BEGIN Input data

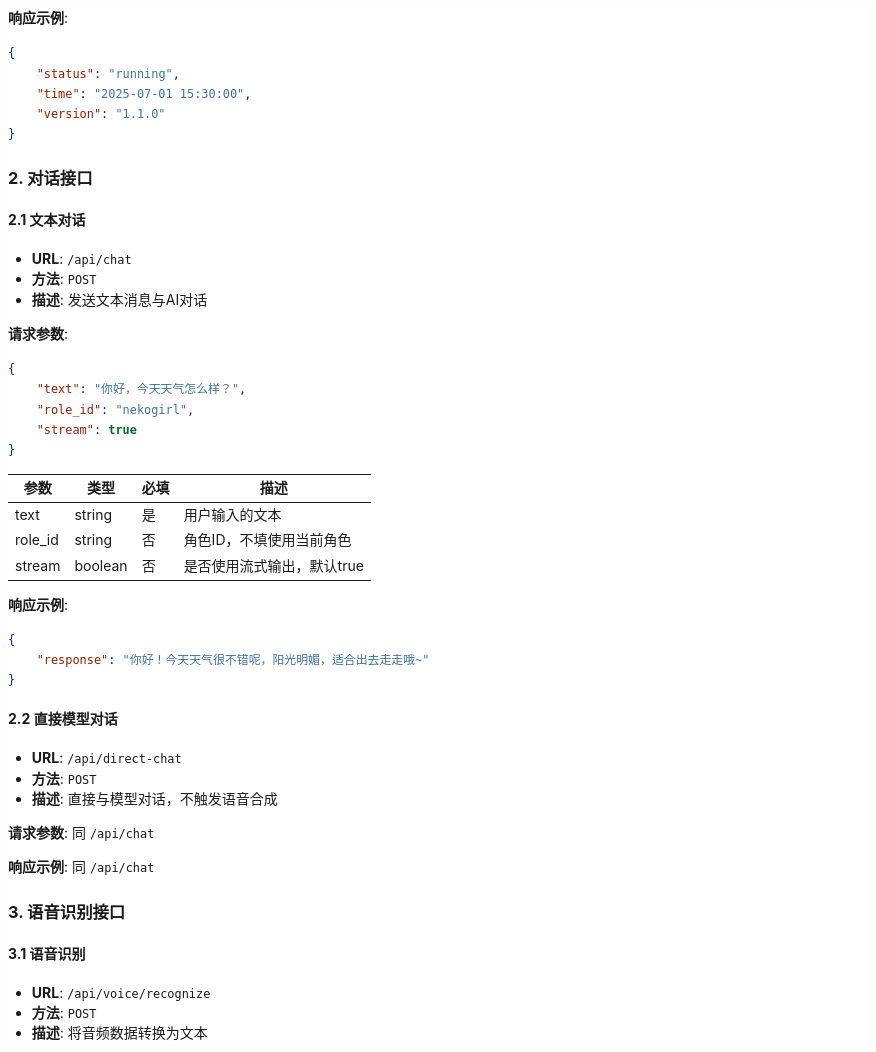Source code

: **响应示例**:
```json
{
    "status": "running",
    "time": "2025-07-01 15:30:00",
    "version": "1.1.0"
}
```

### 2. 对话接口

#### 2.1 文本对话
- **URL**: `/api/chat`
- **方法**: `POST`
- **描述**: 发送文本消息与AI对话

**请求参数**:
```json
{
    "text": "你好，今天天气怎么样？",
    "role_id": "nekogirl",
    "stream": true
}
```

| 参数 | 类型 | 必填 | 描述 |
|------|------|------|------|
| text | string | 是 | 用户输入的文本 |
| role_id | string | 否 | 角色ID，不填使用当前角色 |
| stream | boolean | 否 | 是否使用流式输出，默认true |

**响应示例**:
```json
{
    "response": "你好！今天天气很不错呢，阳光明媚，适合出去走走哦~"
}
```

#### 2.2 直接模型对话
- **URL**: `/api/direct-chat`
- **方法**: `POST`
- **描述**: 直接与模型对话，不触发语音合成

**请求参数**: 同 `/api/chat`

**响应示例**: 同 `/api/chat`

### 3. 语音识别接口

#### 3.1 语音识别
- **URL**: `/api/voice/recognize`
- **方法**: `POST`
- **描述**: 将音频数据转换为文本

END Input data

→ **What you need to do**:
The word "stream" occurs on some lines of the data. Give the number of those lines only.

→ **Task answer**:
2